The BASE collaboration: pushing the precision and cosmic frontiers of fundamental physics

by Jack Devlin (CERN)

Australia/Sydney
Description

I will discuss some of the recent work carried out at the BASE experiment at CERN, including new precision tests of fundamental symmetries and dark matter searches, and give an outlook of our future plans. 

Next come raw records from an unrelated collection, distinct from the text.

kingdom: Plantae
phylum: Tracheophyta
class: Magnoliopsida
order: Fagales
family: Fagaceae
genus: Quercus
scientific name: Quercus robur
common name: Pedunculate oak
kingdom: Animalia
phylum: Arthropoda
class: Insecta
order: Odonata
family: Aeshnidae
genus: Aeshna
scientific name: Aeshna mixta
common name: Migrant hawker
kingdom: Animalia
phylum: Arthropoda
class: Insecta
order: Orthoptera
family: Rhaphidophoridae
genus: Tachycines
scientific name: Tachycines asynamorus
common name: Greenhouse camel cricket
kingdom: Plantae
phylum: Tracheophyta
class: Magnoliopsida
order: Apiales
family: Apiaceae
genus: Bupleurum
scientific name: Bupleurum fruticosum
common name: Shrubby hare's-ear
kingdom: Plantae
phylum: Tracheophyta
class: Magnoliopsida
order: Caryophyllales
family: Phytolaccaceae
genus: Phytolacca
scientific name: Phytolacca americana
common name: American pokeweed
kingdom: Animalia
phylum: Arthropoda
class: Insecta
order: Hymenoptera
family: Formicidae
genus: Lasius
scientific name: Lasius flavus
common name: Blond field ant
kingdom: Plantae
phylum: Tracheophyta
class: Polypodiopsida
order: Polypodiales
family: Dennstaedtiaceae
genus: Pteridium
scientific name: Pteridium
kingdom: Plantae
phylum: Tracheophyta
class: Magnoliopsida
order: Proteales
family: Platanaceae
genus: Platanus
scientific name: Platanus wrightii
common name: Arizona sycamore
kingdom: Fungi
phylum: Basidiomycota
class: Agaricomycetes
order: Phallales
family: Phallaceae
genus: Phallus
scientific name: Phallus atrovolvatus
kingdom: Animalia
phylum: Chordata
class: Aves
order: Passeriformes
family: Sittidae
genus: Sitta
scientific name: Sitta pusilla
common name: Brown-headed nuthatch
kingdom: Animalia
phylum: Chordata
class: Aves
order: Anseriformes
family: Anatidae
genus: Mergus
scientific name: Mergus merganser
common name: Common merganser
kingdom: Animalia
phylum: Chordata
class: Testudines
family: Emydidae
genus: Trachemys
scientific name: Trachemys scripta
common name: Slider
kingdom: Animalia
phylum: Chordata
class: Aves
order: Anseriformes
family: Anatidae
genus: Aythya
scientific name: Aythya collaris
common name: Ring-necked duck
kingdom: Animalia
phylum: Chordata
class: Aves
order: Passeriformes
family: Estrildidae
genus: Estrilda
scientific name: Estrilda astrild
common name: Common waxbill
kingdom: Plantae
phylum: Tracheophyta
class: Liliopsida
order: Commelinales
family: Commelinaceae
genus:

BASE pushes the precision frontier by comparing the properties of antiprotons to protons with word-leading precision. Using a cryogenic Penning trap, we have conducted the most precise measurement of the proton-to-antiproton charge-to-mass ratio with a fractional uncertainty of 16 p.p.t. [1]. In other measurements, the collaboration measured the proton [2] and antiproton [3] magnetic moments, improving the precision of previous magnetic moment based tests of the fundamental CPT invariance [4] by more than a factor of 3000.

The ultra-sensitive methods necessary to perform measurements at this level of precision open up many possibilities for new physics searches, and in particular searches at the cosmic frontier for dark matter. In one analysis, BASE constrained the interactions between antiprotons with axion-like particles (ALPs) [5]. In another work [6], we investigated the noise spectrum of our image current detection circuits fixed-frequency resonant circuit for peaks caused by axion-to-photon conversion in the strong magnetic field of the Penning trap magnet. Our analysis using a fixed-frequency detector constrained the ALP-photon coupling to be gaγ<1×10−11 GeV−1 for ALPs with masses around 2.7906-2.7914 neV, and we have recently built a frequency tunable device to cover >2000 times broader mass range at improved sensitivity. Using our experience building high-Q resonant detectors, we are launching a new dedicated axion search project, BASE-CDM, to further investigate ALPs in the neV mass range.

[1] M. J. Borchert et al., Nature 601, 35 (2022).

[2] G. Schneider et al., Science 358, 1081 (2017).

[3] C. Smorra et al., Nature 550, 371 (2017).

[4] J. DiSciacca et al., Phys. Rev. Lett. 110, 130801 (2013).

[5] C. Smorra et al., Nature 575, 310 (2019).

[6] J. A. Devlin et al., Phys. Rev. Lett., accepted (2021).